Cheap books vs real value: why price isn’t the whole story for Australian readers
By Peninsula Records & Books
You might have seen this recent article suggesting we should stop wasting money in bookstores and buy our books from Kmart or Big W because they’re always cheaper. It even called bookstores “on the way out”, which feels a bit rich when it ends with a disclosure about a paid partnership with Kmart.
Yes, price is real. Some books are cheaper. Fourth Wing by Rebecca Yarros is $16 at Big W, and the RRP printed on the back is $32.99. It’s a solid deal, no argument there. But the broader “bookstores are doomed” claim doesn’t hold up.
The real numbers
Nielsen BookScan data show that in 2024 Australian print sales totalled about $1.29 billion, down 3 percent in value and 1 percent in volume compared with 2023. Hardly a collapse. Bookshops are still opening. QBD and Dymocks both expanded last year, and QBD says over 90 percent of its sales happen in store. People still want the experience of walking into a bookshop. They’re just more selective about when and how they buy.

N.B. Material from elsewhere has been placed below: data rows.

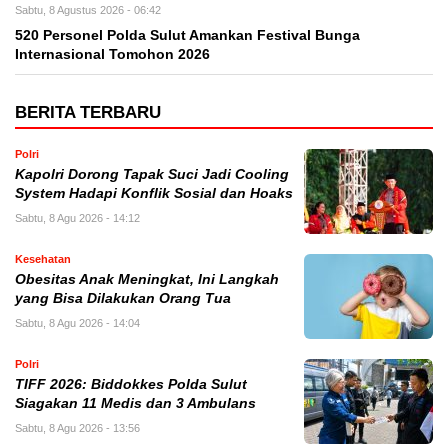
Sabtu, 8 Agustus 2026 - 06:42
520 Personel Polda Sulut Amankan Festival Bunga
Internasional Tomohon 2026
BERITA TERBARU
Polri
Kapolri Dorong Tapak Suci Jadi Cooling
System Hadapi Konflik Sosial dan Hoaks
Sabtu, 8 Agu 2026 - 14:12
Kesehatan
Obesitas Anak Meningkat, Ini Langkah
yang Bisa Dilakukan Orang Tua
Sabtu, 8 Agu 2026 - 14:04
Polri
TIFF 2026: Biddokkes Polda Sulut
Siagakan 11 Medis dan 3 Ambulans
Sabtu, 8 Agu 2026 - 13:56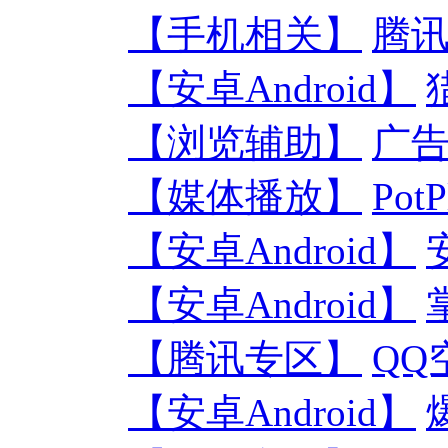
【手机相关】
腾讯
【安卓Android】
【浏览辅助】
广告
【媒体播放】
Po
【安卓Android】
【安卓Android】
【腾讯专区】
QQ
【安卓Android】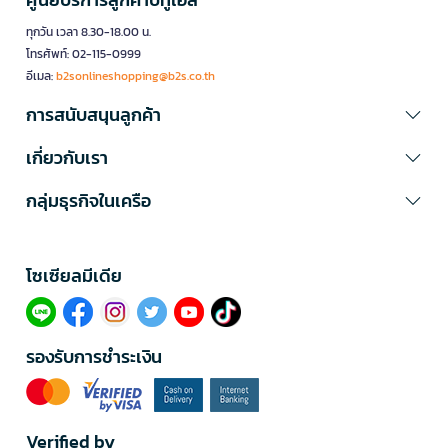
ทุกวัน เวลา 8.30-18.00 น.
โทรศัพท์: 02-115-0999
อีเมล:
b2sonlineshopping@b2s.co.th
การสนับสนุนลูกค้า
เกี่ยวกับเรา
กลุ่มธุรกิจในเครือ
โซเซียลมีเดีย​
รองรับการชำระเงิน
Verified by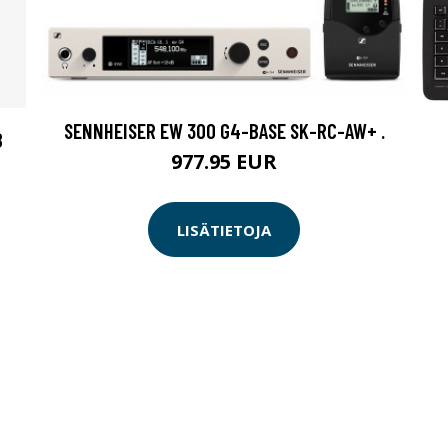
SENNHEISER EW 300 G4-BASE SK-RC-AW+ .
B
977.95 EUR
LISÄTIETOJA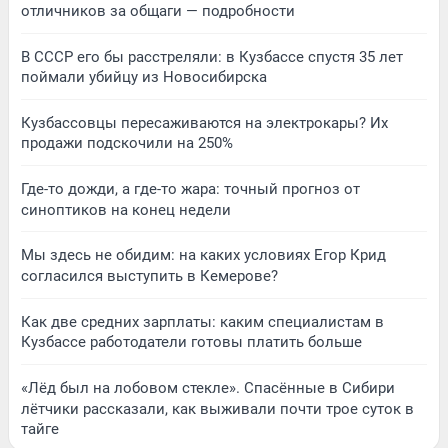
отличников за общаги — подробности
В СССР его бы расстреляли: в Кузбассе спустя 35 лет
поймали убийцу из Новосибирска
Кузбассовцы пересаживаются на электрокары? Их
продажи подскочили на 250%
Где-то дожди, а где-то жара: точный прогноз от
синоптиков на конец недели
Мы здесь не обидим: на каких условиях Егор Крид
согласился выступить в Кемерове?
Как две средних зарплаты: каким специалистам в
Кузбассе работодатели готовы платить больше
«Лёд был на лобовом стекле». Спасённые в Сибири
лётчики рассказали, как выживали почти трое суток в
тайге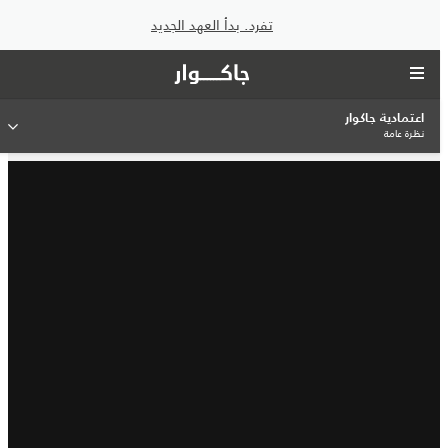
تفرد. بدأ العهد الجديد
اعتمادية جاكوار
نظرة عامة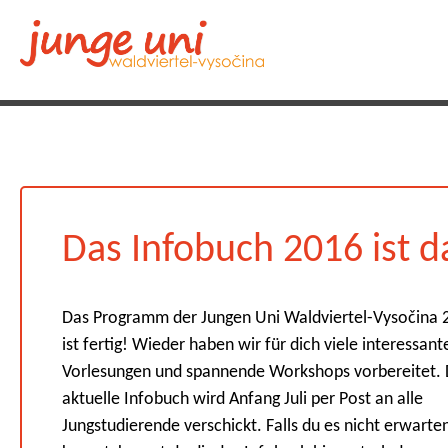
Das Infobuch 2016 ist d
Das Programm der Jungen Uni Waldviertel-Vysočina 
ist fertig! Wieder haben wir für dich viele interessant
Vorlesungen und spannende Workshops vorbereitet.
aktuelle Infobuch wird Anfang Juli per Post an alle
Jungstudierende verschickt. Falls du es nicht erwarte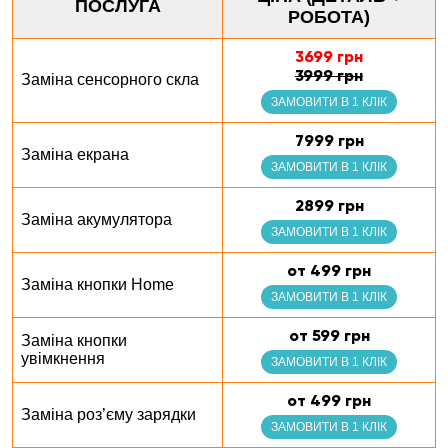
ПОСЛУГА
РОБОТА)
3699 грн
3999 грн
Заміна сенсорного скла
ЗАМОВИТИ В 1 КЛІК
7999 грн
Заміна екрана
ЗАМОВИТИ В 1 КЛІК
2899 грн
Заміна акумулятора
ЗАМОВИТИ В 1 КЛІК
от 499 грн
Заміна кнопки Home
ЗАМОВИТИ В 1 КЛІК
от 599 грн
Заміна кнопки
увімкнення
ЗАМОВИТИ В 1 КЛІК
от 499 грн
Заміна роз’єму зарядки
ЗАМОВИТИ В 1 КЛІК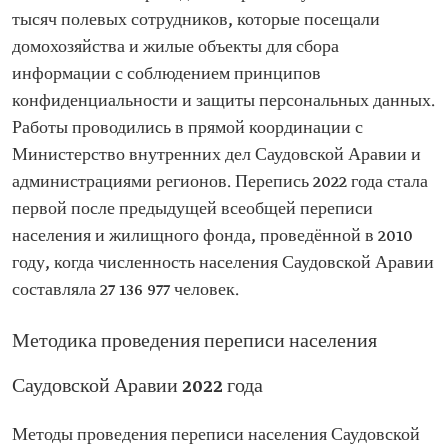
тысяч полевых сотрудников, которые посещали
домохозяйства и жилые объекты для сбора
информации с соблюдением принципов
конфиденциальности и защиты персональных данных.
Работы проводились в прямой координации с
Министерство внутренних дел Саудовской Аравии и
администрациями регионов. Перепись 2022 года стала
первой после предыдущей всеобщей переписи
населения и жилищного фонда, проведённой в 2010
году, когда численность населения Саудовской Аравии
составляла 27 136 977 человек.
Методика проведения переписи населения
Саудовской Аравии 2022 года
Методы проведения переписи населения Саудовской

What the cheap prices don’t show
Discount department stores use bestsellers as loss leaders. They drop prices on a handful of huge titles to draw people in and make their margin on everything else. It’s not exactly a commitment to literature. It’s a marketing strategy.
As Robbie Egan, CEO of BookPeople, put it in a CPA Australia interview:
“There is a bit of a grotesque pricing issue in books in Australia. Discount department stores have a loss-leading strategy. They can sell books for less than my members can buy them, but they do not carry the range the independent bookstores carry.”
And he’s right. Range matters. Indies are where discovery happens. The next great Australian novelist isn’t necessarily going to be launched from a Kmart aisle.
The community side of it
Pan Macmillan’s sales director Katie Crawford said something I think about a lot:
“One of the reasons the good indies thrive is they make a big effort to create a community hub, not just a retail store.”
That’s it. It’s the “hub” part that’s hard to quantify. A place where someone recommends a debut you’ve never heard of. Where an author shows up to sign their first book (thanks Bethany Clark). Where you overhear a kid fall in love with reading right there in the aisle or you can offer suggestions to someone that is returning to reading now that they have some spare time...
When discounting cuts too deep
Author Michael Robotham summed it up on ABC Radio National’s Big Ideas:
“This constant discounting devalues the work that goes into a book, the effort, the writing, the publishing. You grow a generation of readers that think a book is only worth a few bucks.”
He also said, “It was independent bookstores that launched me. My second book was picked up and championed by independent bookstores everywhere.”
That support network doesn’t exist when the focus is purely on lowest price.
Why range and loyalty still matter
Richard Flanagan put it plainly in an ABC interview:
“The people who sell cheaper books don’t sell the extraordinary diversity of writing. They just sell a handful of the biggest bestsellers. They don’t really care about books, they just use them as a way of getting people into the store.”
That line sounds harsh, but it’s not an attack on readers who want a bargain. It’s about how the system values creativity. If we want a thriving book culture, we need more than a bestseller table and a barcode.
From the shop floor
We price at RRP because that’s the structure that keeps Australian publishing sustainable. It means authors, publishers, distributors, everyone in the chain, gets paid fairly. We get it. Sometimes the budget only stretches to the discounted copy, and that’s fine. But if you choose to buy local, you’re supporting more than paper and ink. You’re helping keep the ecosystem alive, the discovery, the events, the serendipity.
So, are bookstores on the way out?
No. They’re adapting. As Egan said, independent stores trade on expertise. When people walk in, they’re excited by the service and the conversation. It’s “never just transactional”, he said, “but an exchange of information or knowledge.”
That’s what makes a bookshop different. It’s not nostalgia for its own sake. It’s loyalty, curiosity, and community.
So yes, grab the $16 copy if it helps your wallet. But also wander into a local bookstore next time you can. Especially in a regional town... it keeps it there for the next time you visit but also there for the locals that rely on that as they are nowhere near a Kmart. Ask what’s new, what’s Australian, what’s good. Because cheap isn’t the whole story, and never was.
Why we still tell these stories
We’re a small micro bookshop in a coastal town with a huge passion for books, but this story plays out in every community that still values physical books. It’s not about competing with big-box retail. It’s about preserving choice, culture, and connection.